IRIE: Like with most purchases. When you buy a CD, by rights you really ought to listen to it first, but it doesn't work that way. Actually what you're after is some special feature. Then when you've bought one or two of the things, you don't need to consume any more. That's why they're always revamping products with model changes, even if not the actual features.
FUJIHATA: Probably, almost any music would do.
IRIE: Yeah, all you really have to do is turn on the radio and you'll get music.
FUJIHATA: That's why Yumi Matsutoya – "Yuming" – sells so well. Her kind of innocuous pop music is the perfect lowest common denominator for people who just want to press a button on their Walkman and run through a palette of colors.
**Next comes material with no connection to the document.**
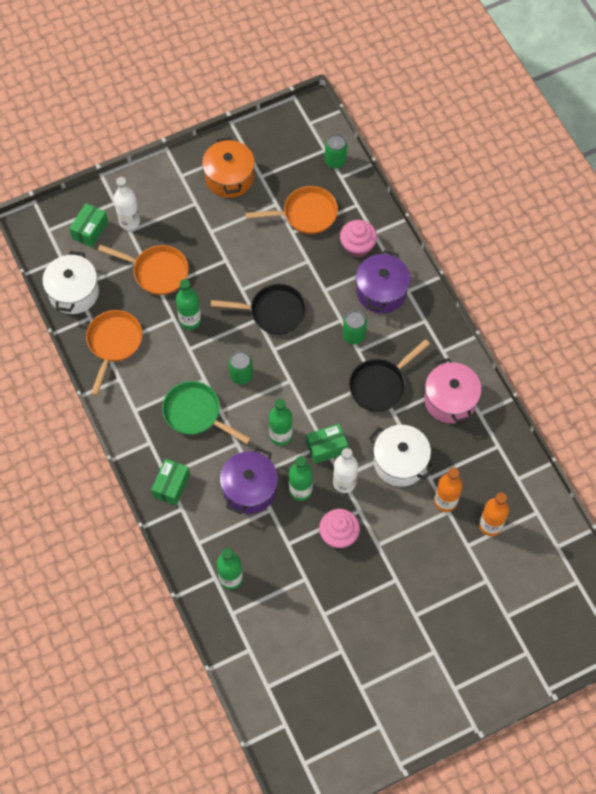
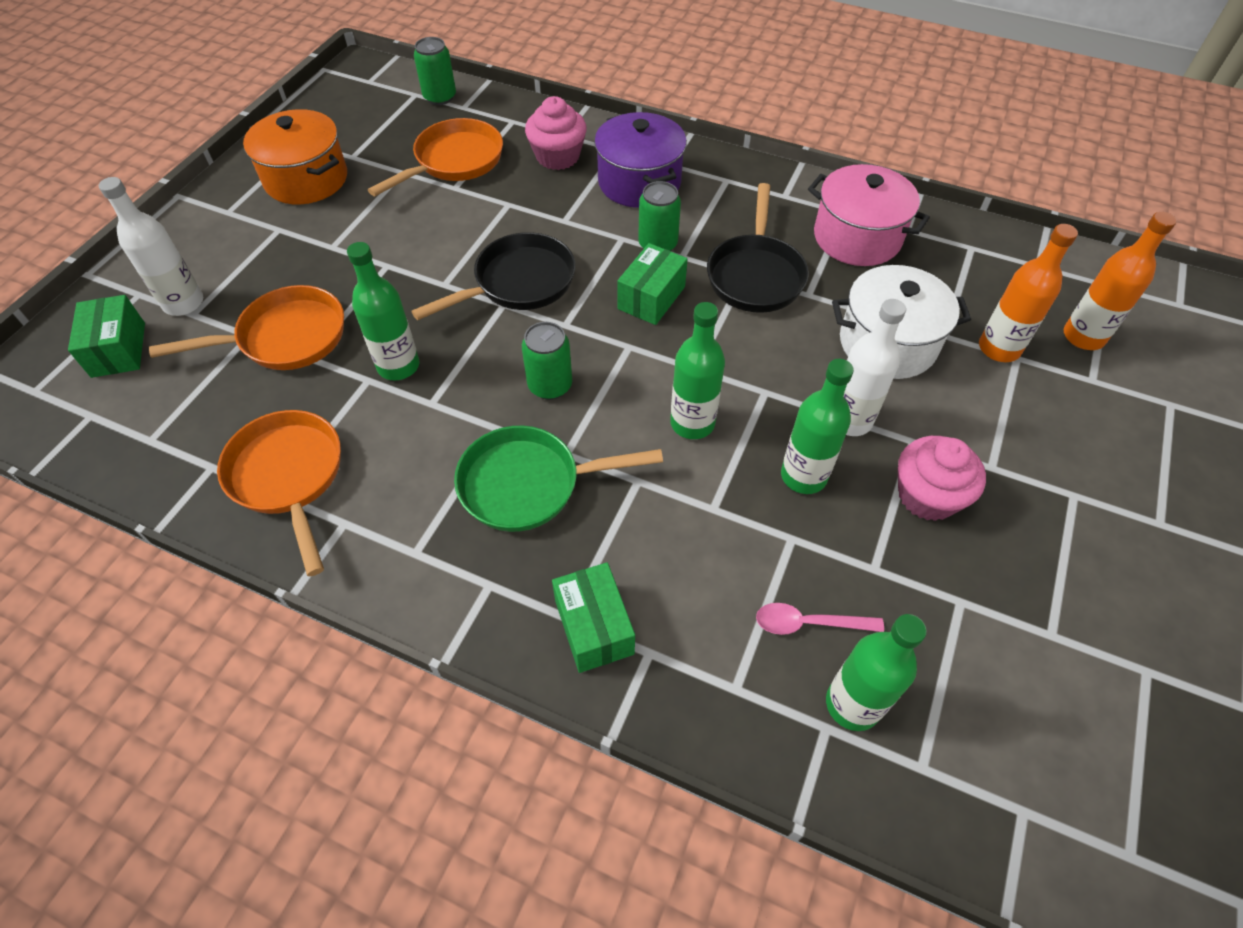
camera: 40 degrees left, 10 degrees down
white pot [42,251,99,314] -> none
purple pot [220,447,278,514] -> none
green box [306,424,348,464] -> green box moved to [617,243,688,325]
none -> pink spoon [756,603,884,635]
She's the common reference base "Mona Lisa" they all need.

At that level, I want to make art a household appliance. For instance, the way a servomechanism makes sure your CD plays a constant speed, as stable as possible. But that's just the sort of thing you want to get inside and fiddle with. Put a lever on the outside. I'd like to give it a try. I think it'd be art. Cassette decks and CD players that don't produce sound, strange appliances.

What with all the functions they pack in before the sound even c,omes out, there's got to be plenty of room parametrically to play around, or even to bring them all out.
IRIE: At which point, all you'd need is one piece of software. All at once every company releases one song only.
FUJIHATA: You're right! It's the same reason why synthesizers sell. Nobody writes songs. Less than one percent of the people actually does any songwriting.
IRIE: Everyone's just fiddling around.
FUJIHATA: Push a button and you get a rumba! It's a push-button fetishism.
IRIE: When people play around with computers what they do is all pretty similar. Mac-users getting all excited about how to get a bomb. It'd be a dull old world if all there was were Excel- and LOTUS-users.
FUJIHATA: You'd probably make a mint if you published a book collecting the entire "no-no" how to tech that's floating about. Or you could establish an art-of-interface-alone, whereby you could call up all these modern art paintings merely as interfaces. Call them up in any order, so as to write-in the scenarios of how one looks after viewing another, with no concern whatsoever for the individual picture screens. Ultimately, you'd get an image of the viewer's mental processes, itself visible as a switching interface.
IRIE: That probably was a function of modern art. In all actuality.
FUJIHATA: Don't you think we got too heavy on the meaning of what pre-moderns like Velasquez or Delacroix painted? They were just portraits after all. Beyond that, you get into questions of the person who painted the things. It'd be interesting, though, to see a history of modern-art-as-interface.
IRIE: Things shifting from right to left giving rise to interfaces on the left.FUJIHATA: That they do.IRIE: Which, I guess, makes it design.
FUJIHATA: Right. And that design determines whether or not we can bring it along with us. What succeeds as an interface and what doesn't. So when you look just at the form of interface, you'll see what a person is trying to carry off.
IRIE: Then again, it's often the case where the forcing in the wrong interface crashes everything.
FUJIHATA: I did that once. Tried to hook up a video camera to a different deck than it was originally intended for, split up the lead cable to connect it and the thing started to smoke. Seems there are things you really shouldn't do after all.
IRIE: It seems there was that aspect about art in the old days, too. Things that just wouldn't mount in the big picture of history.
FUJIHATA: Someone ought to make a piece that sets that part of the story clear because short of any major on-going changes in new interfaces, no one looks back over these things.